■ Texto fornecido
>>>

Gilson Caroni Filho: África, não basta cantar “We are the world”

Tempo de leitura: 3 min

por Gilson Caroni Filho

Os  números são tão astronômicos quanto aterrorizantes. Cerca de 150 milhões de habitantes africanos não têm acesso à quantidade mínima de calorias diárias, sendo que, deste total, 23 milhões deverão morrer de fome. No nordeste do continente, segundo levantamento da ONU, 10 mil crianças morrem mensalmente em decorrência da seca. Ou seja, o número de vítimas supera, e em muito, o número de mortos nos 14 anos de guerra  no Vietnã.

Segundo o diretor-executivo do Programa Mundial de Alimentos da ONU, James Morris, “a escassez de alimento na África provoca a instabilidade política, desse modo, a fome é, ao mesmo tempo, causa e conseqüência da pobreza. Além disso, é causa e conseqüência dos conflitos”. Segundo estudos do Instituto Internacional de Pesquisa em Alimentação nos próximos 20 anos o continente africano terá uma redução na produção de alimentos em cerca de 20%, fato desencadeado pelos conflitos internos.

A magnitude do drama costuma vir acompanhada de explicações que vão do crescimento demográfico desordenado à desertificação e conflitos étnicos. O que se busca ocultar é a responsabilidade de europeus e norte-americanos que, ao longo do tempo, mudaram radicalmente a estrutura de produção e consumo no continente africano, deixando como resultado a escassez, subnutrição e fome, com altos lucros para as grandes corporações.

Em verdade, estamos assistindo ao preço pago pela herança colonial e pela desorganização da produção agrícola provocada pelos complexos agroindustriais dos países ricos ocidentais. Em vários países, o cultivo intensivo de áreas com uma débil fertilidade acabou destruindo a camada de húmus. Com isso, regiões imensas se tornaram estéreis, não tanto pela falta de chuvas, que sempre foi escassa e irregular, mas pelo manejo totalmente predatório do solo.

<<<

■ Trabalho solicitado
A - Segundo o texto sobre a fome na África, quantas crianças morrem por mês no nordeste do continente em decorrência da seca?
B - Redigite, sem nenhuma alteração, o trecho do texto sobre a fome na África que se inicia com as palavras contendo "por Gilson Caroni" e se encerra com "guerra  no Vietnã.".
C - Dê continuidade ao texto sobre a fome na África a partir da última frase apresentada.
As linhas que vêm depois são um material separado do texto sobre a fome na África.

■ Registros
>>>

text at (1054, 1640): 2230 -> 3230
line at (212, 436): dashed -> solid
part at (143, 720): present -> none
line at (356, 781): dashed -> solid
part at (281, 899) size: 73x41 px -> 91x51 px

<<<

■ Respostas por tarefa
A - 10 mil crianças.

B -
por Gilson Caroni Filho

Os  números são tão astronômicos quanto aterrorizantes. Cerca de 150 milhões de habitantes africanos não têm acesso à quantidade mínima de calorias diárias, sendo que, deste total, 23 milhões deverão morrer de fome. No nordeste do continente, segundo levantamento da ONU, 10 mil crianças morrem mensalmente em decorrência da seca. Ou seja, o número de vítimas supera, e em muito, o número de mortos nos 14 anos de guerra  no Vietnã.

C -
Uma experiência promovida pelo colonialismo europeu não pode ser esquecida. Logo depois da Segunda Guerra Mundial, os franceses resolveram investir no Mali, num momento em que o algodão e o amendoim entraram em crise no mercado mundial. O pequeno rebanho malinês foi rapidamente multiplicado. Após quatro ou cinco anos de bons resultados veio a seca. Os bois tiveram que se concentrar em áreas muito pequenas. O resultado foi que as milhares de cabeças aglomeradas em poucos poços de água acabaram com todo o pasto, comendo, inclusive, as raízes. Quando as chuvas voltaram, o solo era areia pura, o rebanho ficou reduzido a  um sexto e o pasto nunca mais se recompôs. A política de terra arrasada sempre foi uma vantagem comparativa para europeus e estadunidenses.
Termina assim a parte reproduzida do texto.